Apartamento de Marcos Bertoldi tem Lógica, Magia e Arte
Se o problema é ampliar espaço, bom arquiteto mistura lógica com mágica. Para montar residência e escritório secundários em São Paulo, Marcos Bertoldi escolheu apartamento compacto em edifício diferenciado. Valorizado pelas construções baixas nos lotes vizinhos, o projeto inteligente de Abraão Sanovicz em meio de terreno é um exemplar significativo do interesse dos anos 1960 e 1970 na exposição franca da estrutura regular de concreto aparente, com janelas e peitoris estendendo-se entre os pilares avançados para fora. Bertoldi manteve a planta original alongada com as peças dispostas em duas faixas retangulares. Mas a sala de estar ocupando três módulos estruturais ganhou formato de T, duas orientações e ventilação cruzada com a demolição de uma parede e a correspondente incorporação do espaço que era o quarto de empregada desnecessário. Removida a pintura de vigas e pilares dentro do apartamento, eles exibem de novo orgulhosos as veias das formas de madeira, protegidas por um verniz transparente. Como outrora, o cinza do concreto unifica sublinha elegantemente as paredes e destaca os peitoris acetinados pintados de branco. Mas o piso, ah, o piso, este é agora um plano também branco de resina brilhante que se junta com as paredes gerando como um fundo quase infinito, dentro do qual as pessoas e as coisas parecem levitar.

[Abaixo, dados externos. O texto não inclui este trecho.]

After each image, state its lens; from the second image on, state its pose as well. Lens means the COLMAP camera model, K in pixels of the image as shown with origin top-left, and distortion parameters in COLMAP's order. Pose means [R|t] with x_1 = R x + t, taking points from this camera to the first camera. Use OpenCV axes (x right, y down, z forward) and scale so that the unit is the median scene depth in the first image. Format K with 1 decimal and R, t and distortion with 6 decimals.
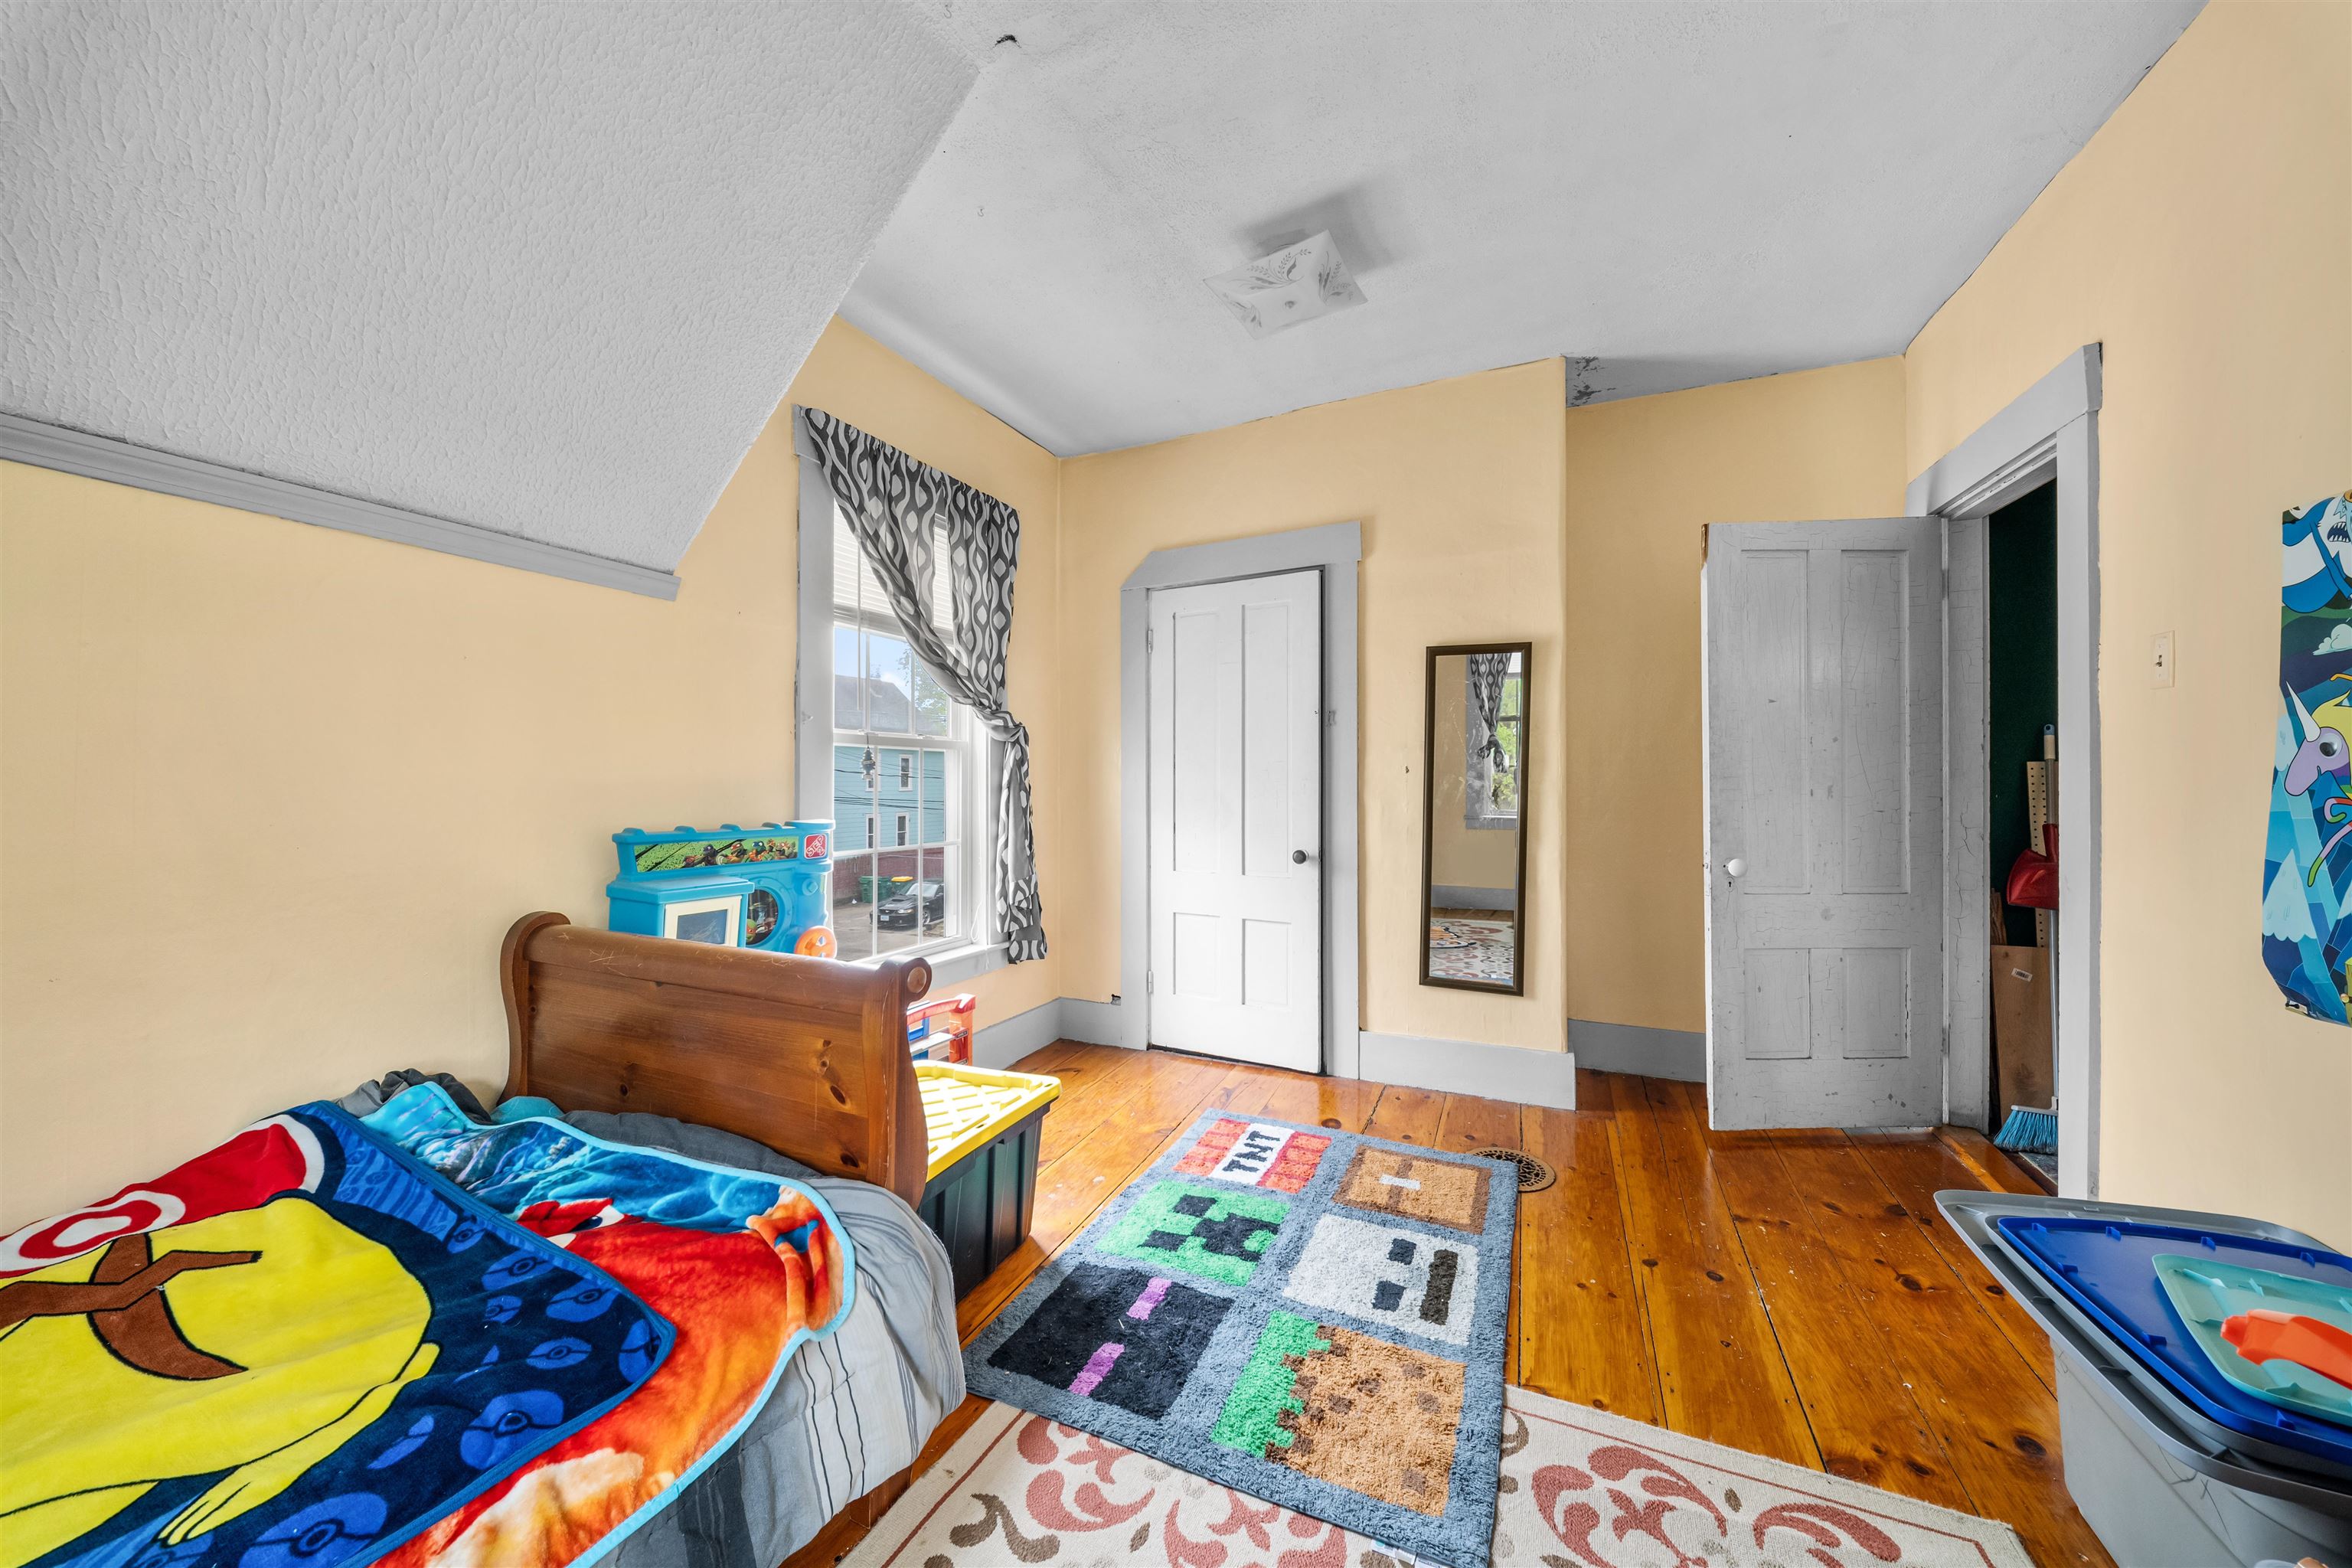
lens RADIAL K [[840.7, 0, 1179.4], [0, 840.7, 770.4], [0, 0, 1]] dist [-0.013136, -0.000313]
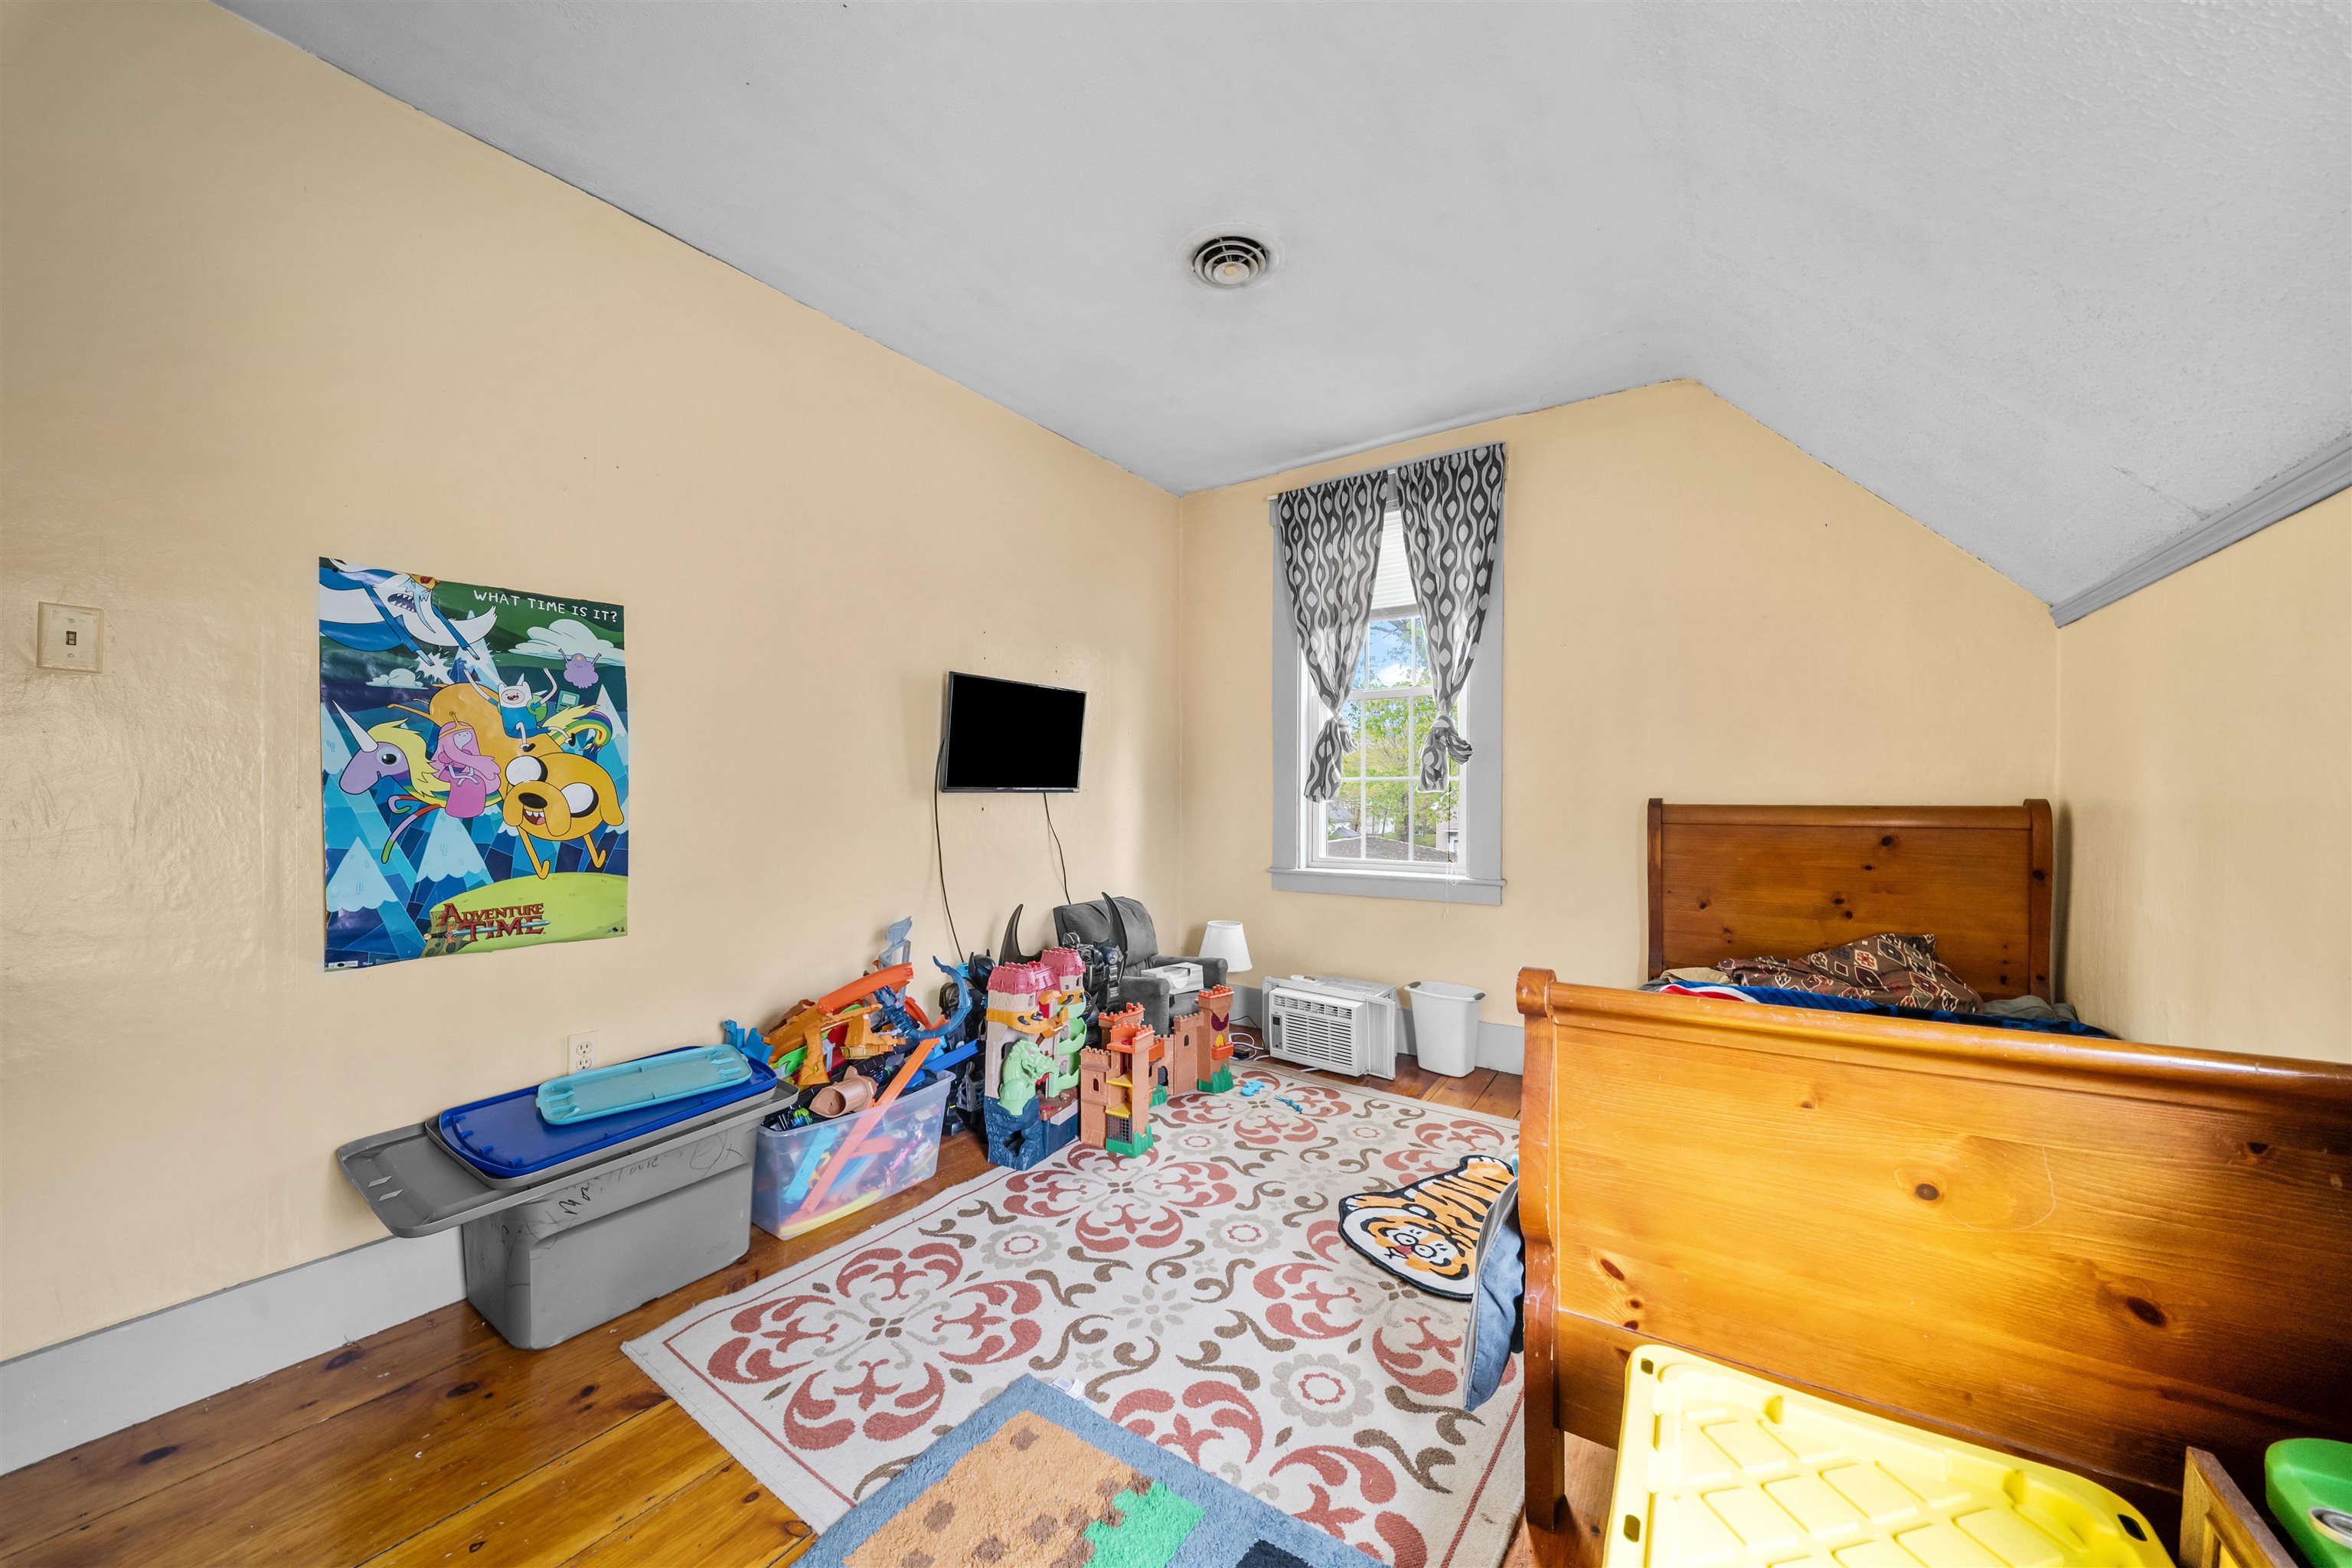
lens RADIAL K [[828.6, 0, 1176.0], [0, 828.6, 784.0], [0, 0, 1]] dist [-0.000152, -0.000094]
pose [[-0.982894, 0.000723, 0.184171, -0.107056], [0.000143, 0.999995, -0.003158, 0.018598], [-0.184172, -0.003077, -0.982889, 2.053208]]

Porque não há tapete, a não ser a pele de vaca junto ao sofá clássico de Bernardo Figueiredo na parede de fundo, foco para quem chega. O sofá, o banco Rebanho de Tina e Lui e o divã de Luciana Martins e Gerson de Oliveira constituem as âncoras volumosas e escuras, terrosas, que chamam a atenção para as três paredes transversais enquanto as dissimulam com a ajuda dos quadros pendurados com arte em diversas alturas. O fundo infinito então se encurta e alarga de modo sutil. No meio da encruzilhada, a mesa redonda e branca de bom tamanho e pé central serve para trabalho, reunião e refeição, organiza e facilita a circulação, iluminada pelo pendente em vidro soprado esférico. À sua volta, as cadeiras Ghost de Philippe Starck dão a nota estrangeira e transparente.

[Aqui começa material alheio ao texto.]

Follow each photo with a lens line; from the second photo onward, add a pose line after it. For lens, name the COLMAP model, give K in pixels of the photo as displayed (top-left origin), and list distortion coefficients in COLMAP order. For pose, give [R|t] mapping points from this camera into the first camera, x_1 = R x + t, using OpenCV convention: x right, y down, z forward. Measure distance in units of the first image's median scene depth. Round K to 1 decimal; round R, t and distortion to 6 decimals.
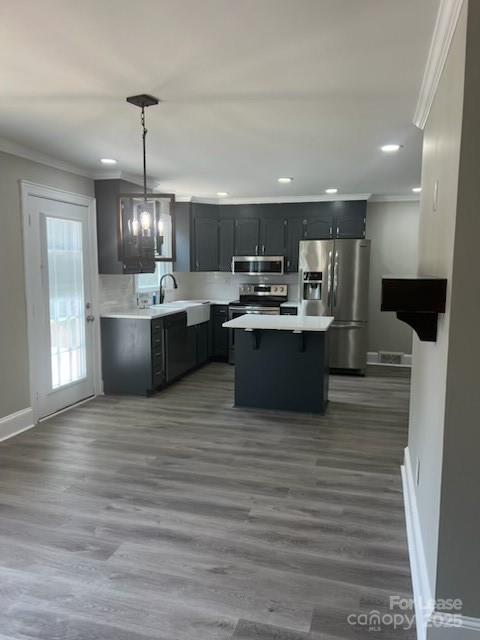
lens RADIAL K [[485.1, 0, 239.3], [0, 485.1, 318.5], [0, 0, 1]] dist [0.038669, -0.000273]
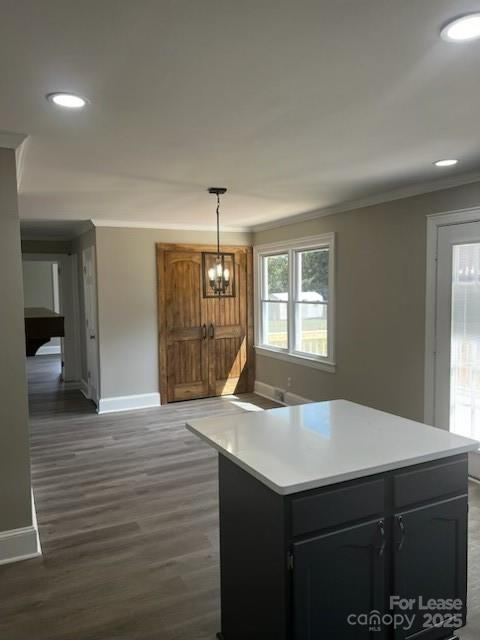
lens RADIAL K [[485.1, 0, 240.9], [0, 485.1, 321.0], [0, 0, 1]] dist [0.038669, -0.000273]
pose [[-0.736947, 0.053015, -0.673869, 0.749699], [-0.064539, 0.986846, 0.148219, -0.272965], [0.672863, 0.152720, -0.723832, 2.132108]]
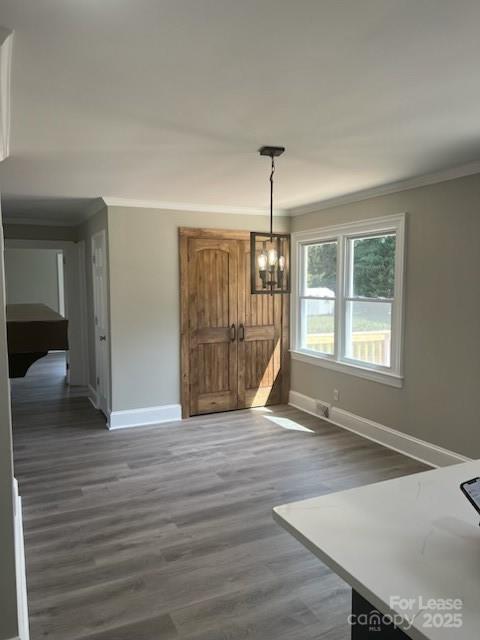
lens RADIAL K [[485.1, 0, 238.6], [0, 485.1, 322.4], [0, 0, 1]] dist [0.038669, -0.000273]
pose [[-0.747610, 0.053663, -0.661966, 0.605962], [-0.072899, 0.984077, 0.162107, -0.231055], [0.660125, 0.169449, -0.731794, 1.796648]]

As cadeiras de John Graz as acompanham, esbeltas, lineares e bem torneadas com três pés em vez dos quatro costumeiros. O conjunto desconjuntado é o único momento de repetição de peças na coleção de móveis do melhor design moderno brasileiro. Cadeiras de aproximação como a Girafa de Lina Bo Bardi e a Paulistano de Paulo Mendes da Rocha convivem com a poltroneta que balança Mendes Hirth e mesinhas de apoio como a do Estúdio Manus surreal com pés de flamingo, todos fazendo bom uso dos peitoris altos em que se encostam. Persianas sobre as janelas permitem a manipulação da luz sem tirar nada da largura do ambiente. A diversificação requintada de formas constitui uma paisagem densa mas visualmente leve, definindo grafismos em contraponto com o envelope despojado, de superfícies só-lidas contínuas e transparências eventualmente estriadas. Bertoldi restaurou e renovou com senso certeiro e o resultado funciona associando arquitetura e equipamento num diálogo que gera festa para a visão e o tato, revitalizando o passado recente para melhor usufruto da contemporaneidade educada. Como não aplaudir?